We’ve Never Talked About How Salvador Dali Stuffed A Rolls-Royce With Cauliflower

We’ve Never Talked About How Salvador Dali Stuffed A Rolls-Royce With Cauliflower

So Jalopnik HQ had a momentary debate today on the merits of cooking, which eventually turned to the subject of what vegetable is best, which got us thinking about cauliflower—and, you know what, I realised we’ve never discussed Salvador Dalí stuffing a Rolls-Royce full of cauliflower and calling it art.

Dalí had some very terrible qualities (supporting Franco and all of those rape cases being among them), and maybe that should’ve been obvious to whomever witnessed this, uh, thing the artist did in the mid-1950s, which Time described in the Dec. 26, 1955, issue as such:

With bedlam in his mind and a quaint profusion of fresh cauliflower in his Rolls-Royce limousine, Spanish-born Surrealist Painter Salvador Dali arrived at Paris’ Sorbonne University to unburden himself of some gibberish. His subject: “Phenomenological Aspects of the Critical Paranoiac Method.” Some 2,000 ecstatic listeners were soon sharing Salvador’s Dalirium. Planting his elbows on a lecture table strewn with bread crumbs, Dali blandly explained: “All emotion comes to me through the elbow.”

Wow! Lots to unpack here. I, for one, don’t particularly feel much emotion from my elbows, other than—I don’t know—displeasure(?) if I have them resting on a table or something for far too long.

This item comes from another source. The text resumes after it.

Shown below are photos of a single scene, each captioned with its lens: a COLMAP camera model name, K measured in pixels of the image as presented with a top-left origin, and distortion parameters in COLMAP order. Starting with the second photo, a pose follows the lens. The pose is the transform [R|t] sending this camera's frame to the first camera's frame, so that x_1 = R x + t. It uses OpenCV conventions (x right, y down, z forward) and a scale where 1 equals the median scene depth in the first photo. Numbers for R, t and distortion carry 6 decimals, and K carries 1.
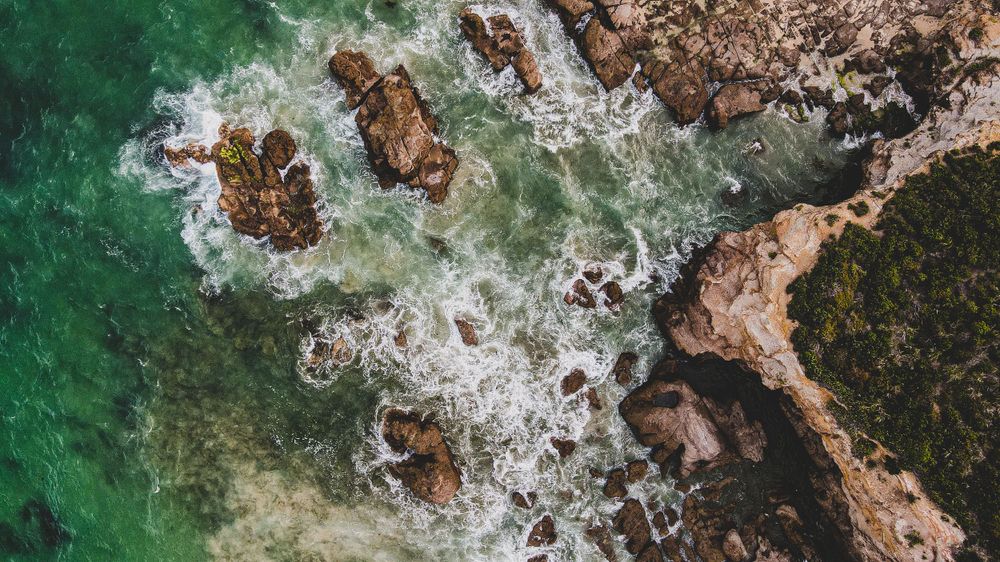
lens RADIAL K [[728.0, 0, 502.5], [0, 728.0, 281.6], [0, 0, 1]] dist [0.007984, 0.011316]
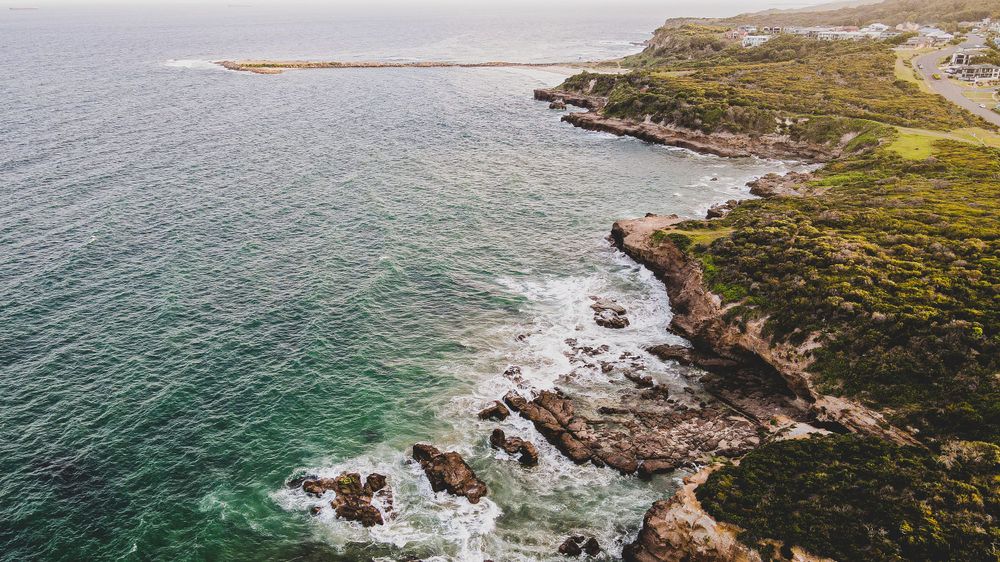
lens RADIAL K [[728.0, 0, 496.8], [0, 728.0, 285.5], [0, 0, 1]] dist [0.007984, 0.011316]
pose [[0.999888, 0.008760, -0.012138, -0.024229], [-0.014719, 0.427900, -0.903706, 1.078817], [-0.002722, 0.903783, 0.427981, -0.079776]]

And the “Phenomenological Aspects of the Critical Paranoiac Method” sure sounds… neat!

The Time article cuts off from there, but luckily Surrealist Stuffing A Rolls With Delicious Cauliflower has made the rounds among the circuit of blogs, and so we have a little more insight as to whatever the hell Dalí was up to, thanks to a spot called Cocktail Cultural Hour:

During the speech, Dali exclaimed to the two thousand listeners in the audience, “Everything departs from the rhinoceros horn! Everything departs from Jan Vermeer’s The Lacemaker! Everything ends up in the cauliflower!

Why was Dalí so about the cauliflower? He reportedly told a journalist a few years after the 1955 lecture that he enjoys their “logarithmic curve.” For sure.

But, anyway, a cauliflower-stuffed Rolls Royce limousine? Nothing much more to report here other than the fascist Dalí did it once. And unless Torch jumped in several years ago with a take on What Cruciferous Vegetable Should You Stuff Your Car With, I’m not aware of Jalopnik ever mentioning it.

But this does raise an important question: is cauliflower the greatest vegetable of all time?